What you will do -> Transcribe all of the records word for word, please, omitting the pictures.

Records provided ->
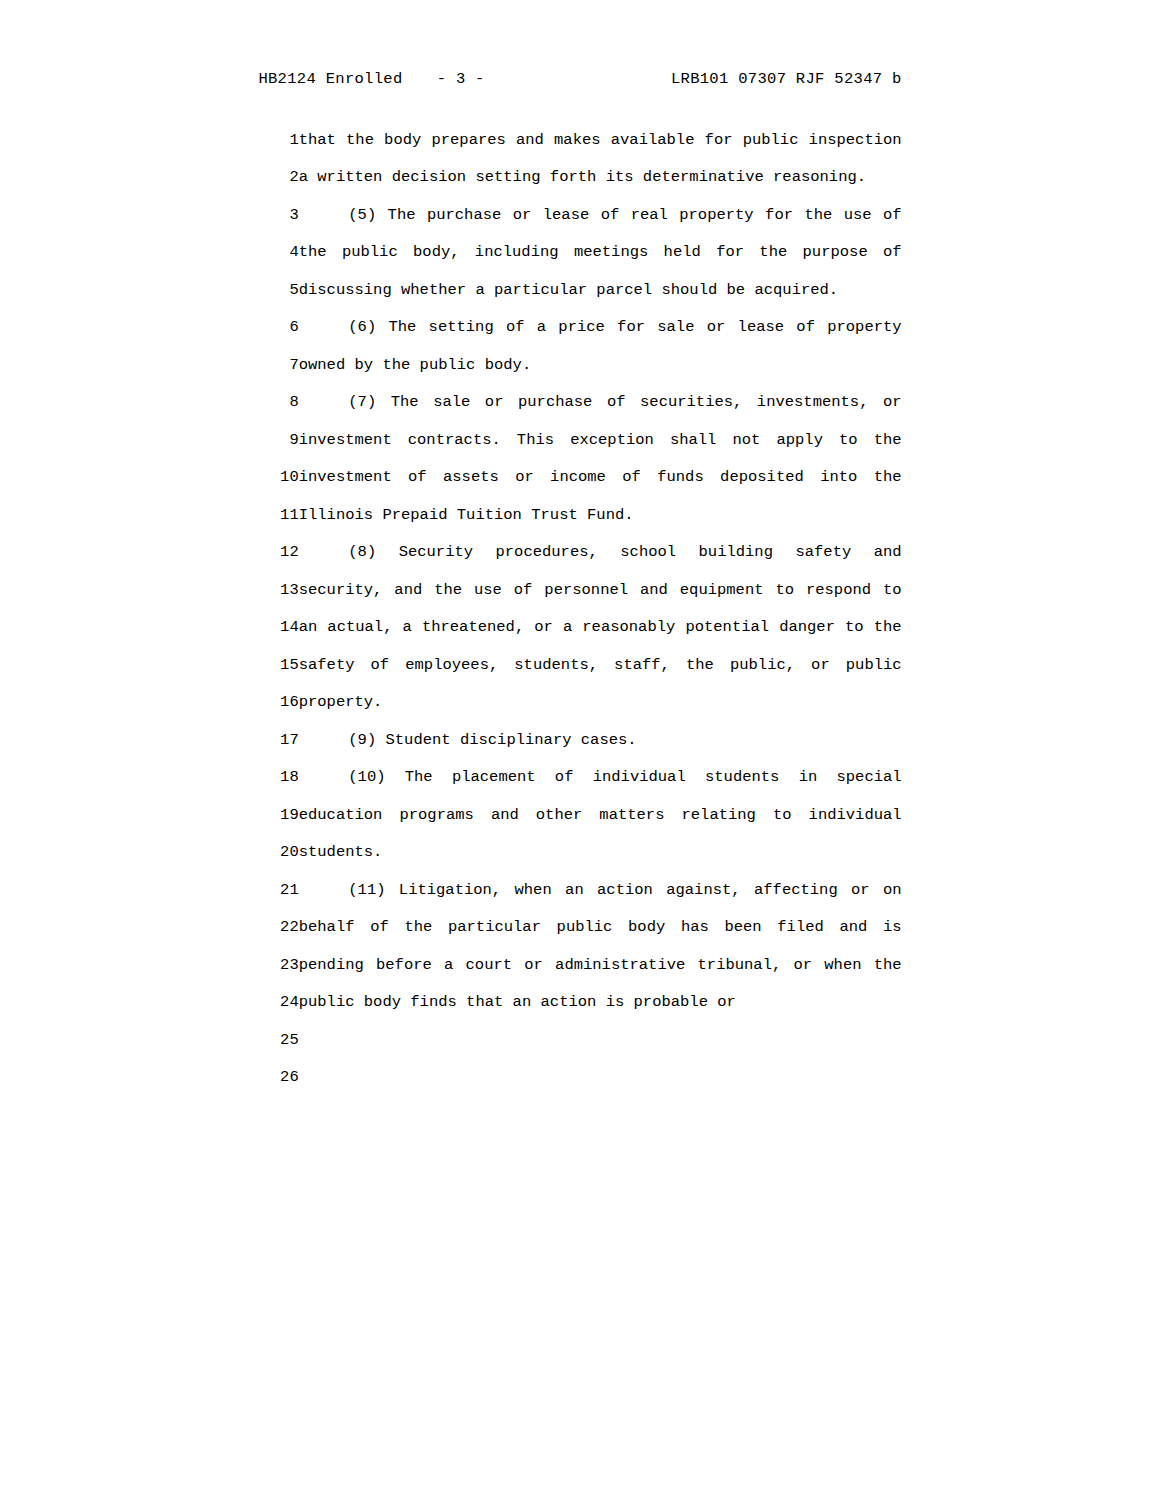HB2124 Enrolled - 3 - LRB101 07307 RJF 52347 b
| 1 2 3 4 5 6 7 8 9 10 11 12 13 14 15 16 17 18 19 20 21 22 23 24 25 26 | that the body prepares and makes available for public inspection a written decision setting forth its determinative reasoning. (5) The purchase or lease of real property for the use of the public body, including meetings held for the purpose of discussing whether a particular parcel should be acquired. (6) The setting of a price for sale or lease of property owned by the public body. (7) The sale or purchase of securities, investments, or investment contracts. This exception shall not apply to the investment of assets or income of funds deposited into the Illinois Prepaid Tuition Trust Fund. (8) Security procedures, school building safety and security, and the use of personnel and equipment to respond to an actual, a threatened, or a reasonably potential danger to the safety of employees, students, staff, the public, or public property. (9) Student disciplinary cases. (10) The placement of individual students in special education programs and other matters relating to individual students. (11) Litigation, when an action against, affecting or on behalf of the particular public body has been filed and is pending before a court or administrative tribunal, or when the public body finds that an action is probable or |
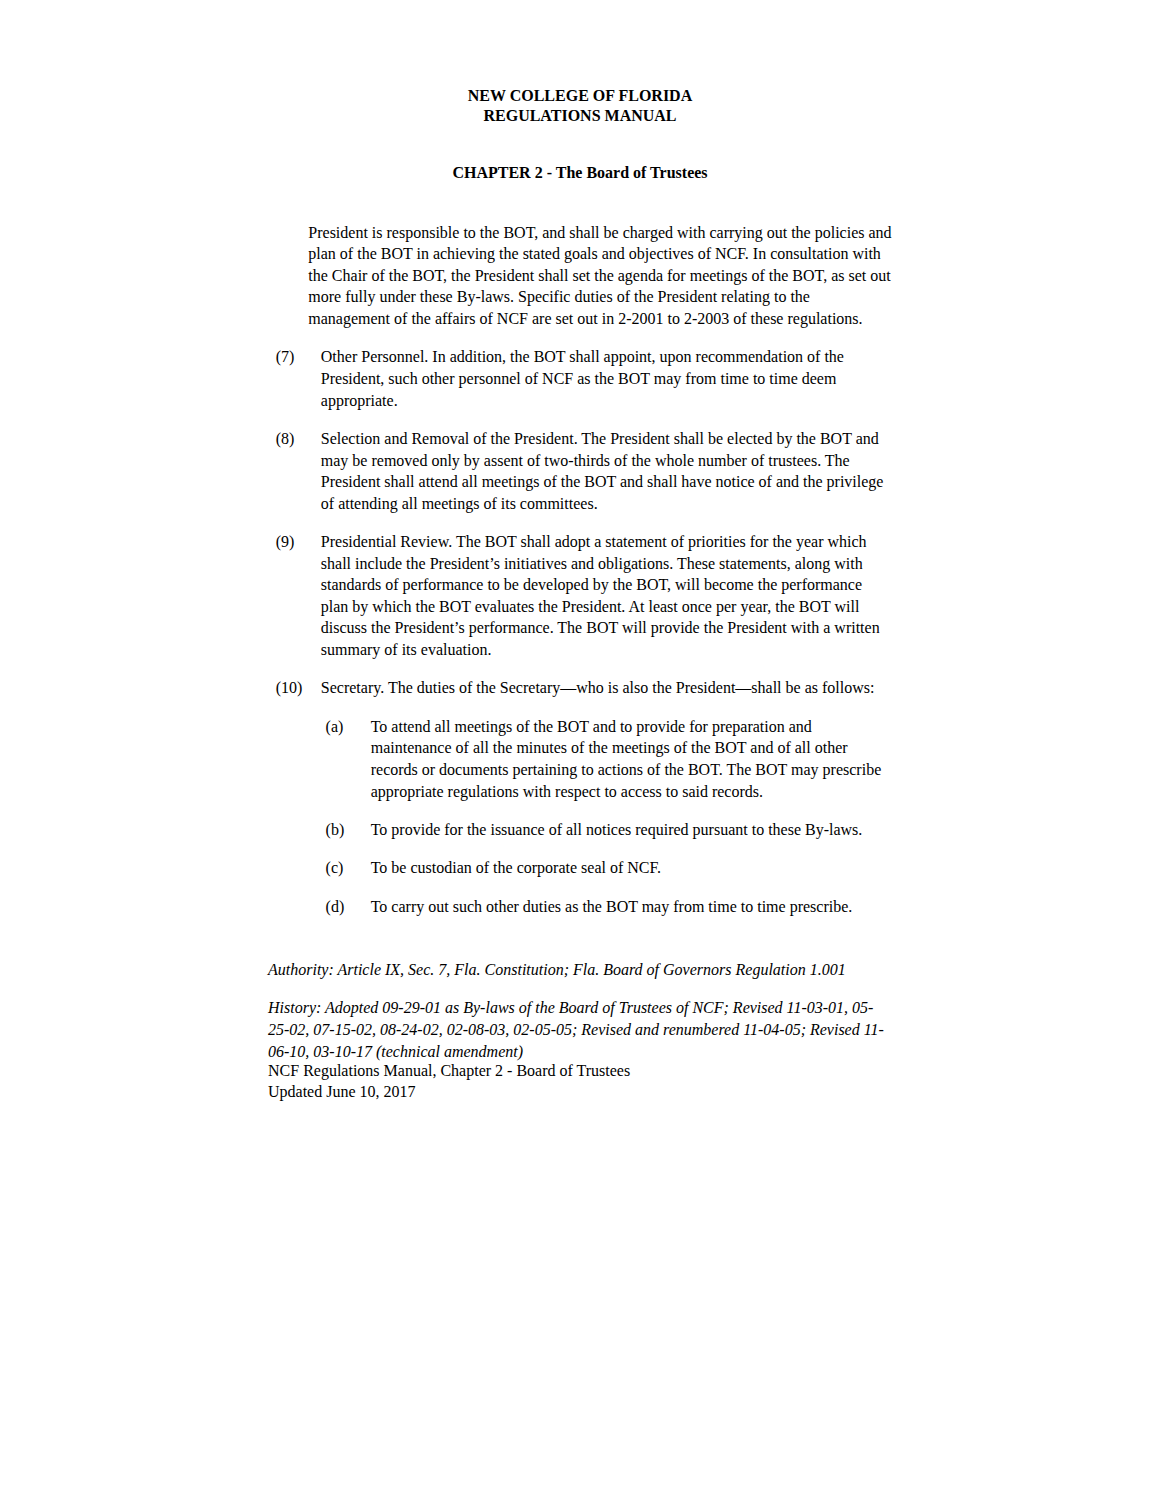NEW COLLEGE OF FLORIDA REGULATIONS MANUAL
CHAPTER 2 - The Board of Trustees
President is responsible to the BOT, and shall be charged with carrying out the policies and plan of the BOT in achieving the stated goals and objectives of NCF. In consultation with the Chair of the BOT, the President shall set the agenda for meetings of the BOT, as set out more fully under these By-laws. Specific duties of the President relating to the management of the affairs of NCF are set out in 2-2001 to 2-2003 of these regulations.
(7) Other Personnel. In addition, the BOT shall appoint, upon recommendation of the President, such other personnel of NCF as the BOT may from time to time deem appropriate.
(8) Selection and Removal of the President. The President shall be elected by the BOT and may be removed only by assent of two-thirds of the whole number of trustees. The President shall attend all meetings of the BOT and shall have notice of and the privilege of attending all meetings of its committees.
(9) Presidential Review. The BOT shall adopt a statement of priorities for the year which shall include the President’s initiatives and obligations. These statements, along with standards of performance to be developed by the BOT, will become the performance plan by which the BOT evaluates the President. At least once per year, the BOT will discuss the President’s performance. The BOT will provide the President with a written summary of its evaluation.
(10) Secretary. The duties of the Secretary—who is also the President—shall be as follows:
(a) To attend all meetings of the BOT and to provide for preparation and maintenance of all the minutes of the meetings of the BOT and of all other records or documents pertaining to actions of the BOT. The BOT may prescribe appropriate regulations with respect to access to said records.
(b) To provide for the issuance of all notices required pursuant to these By-laws.
(c) To be custodian of the corporate seal of NCF.
(d) To carry out such other duties as the BOT may from time to time prescribe.
Authority: Article IX, Sec. 7, Fla. Constitution; Fla. Board of Governors Regulation 1.001
History: Adopted 09-29-01 as By-laws of the Board of Trustees of NCF; Revised 11-03-01, 05-25-02, 07-15-02, 08-24-02, 02-08-03, 02-05-05; Revised and renumbered 11-04-05; Revised 11-06-10, 03-10-17 (technical amendment)
NCF Regulations Manual, Chapter 2 - Board of Trustees
Updated June 10, 2017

Exercise response ->
HB2124 Enrolled - 3 - LRB101 07307 RJF 52347 b
| 1 2 3 4 5 6 7 8 9 10 11 12 13 14 15 16 17 18 19 20 21 22 23 24 25 26 | that the body prepares and makes available for public inspection a written decision setting forth its determinative reasoning. (5) The purchase or lease of real property for the use of the public body, including meetings held for the purpose of discussing whether a particular parcel should be acquired. (6) The setting of a price for sale or lease of property owned by the public body. (7) The sale or purchase of securities, investments, or investment contracts. This exception shall not apply to the investment of assets or income of funds deposited into the Illinois Prepaid Tuition Trust Fund. (8) Security procedures, school building safety and security, and the use of personnel and equipment to respond to an actual, a threatened, or a reasonably potential danger to the safety of employees, students, staff, the public, or public property. (9) Student disciplinary cases. (10) The placement of individual students in special education programs and other matters relating to individual students. (11) Litigation, when an action against, affecting or on behalf of the particular public body has been filed and is pending before a court or administrative tribunal, or when the public body finds that an action is probable or |
NEW COLLEGE OF FLORIDA REGULATIONS MANUAL
CHAPTER 2 - The Board of Trustees
President is responsible to the BOT, and shall be charged with carrying out the policies and plan of the BOT in achieving the stated goals and objectives of NCF. In consultation with the Chair of the BOT, the President shall set the agenda for meetings of the BOT, as set out more fully under these By-laws. Specific duties of the President relating to the management of the affairs of NCF are set out in 2-2001 to 2-2003 of these regulations.
(7) Other Personnel. In addition, the BOT shall appoint, upon recommendation of the President, such other personnel of NCF as the BOT may from time to time deem appropriate.
(8) Selection and Removal of the President. The President shall be elected by the BOT and may be removed only by assent of two-thirds of the whole number of trustees. The President shall attend all meetings of the BOT and shall have notice of and the privilege of attending all meetings of its committees.
(9) Presidential Review. The BOT shall adopt a statement of priorities for the year which shall include the President’s initiatives and obligations. These statements, along with standards of performance to be developed by the BOT, will become the performance plan by which the BOT evaluates the President. At least once per year, the BOT will discuss the President’s performance. The BOT will provide the President with a written summary of its evaluation.
(10) Secretary. The duties of the Secretary—who is also the President—shall be as follows:
(a) To attend all meetings of the BOT and to provide for preparation and maintenance of all the minutes of the meetings of the BOT and of all other records or documents pertaining to actions of the BOT. The BOT may prescribe appropriate regulations with respect to access to said records.
(b) To provide for the issuance of all notices required pursuant to these By-laws.
(c) To be custodian of the corporate seal of NCF.
(d) To carry out such other duties as the BOT may from time to time prescribe.
Authority: Article IX, Sec. 7, Fla. Constitution; Fla. Board of Governors Regulation 1.001
History: Adopted 09-29-01 as By-laws of the Board of Trustees of NCF; Revised 11-03-01, 05-25-02, 07-15-02, 08-24-02, 02-08-03, 02-05-05; Revised and renumbered 11-04-05; Revised 11-06-10, 03-10-17 (technical amendment)
NCF Regulations Manual, Chapter 2 - Board of Trustees
Updated June 10, 2017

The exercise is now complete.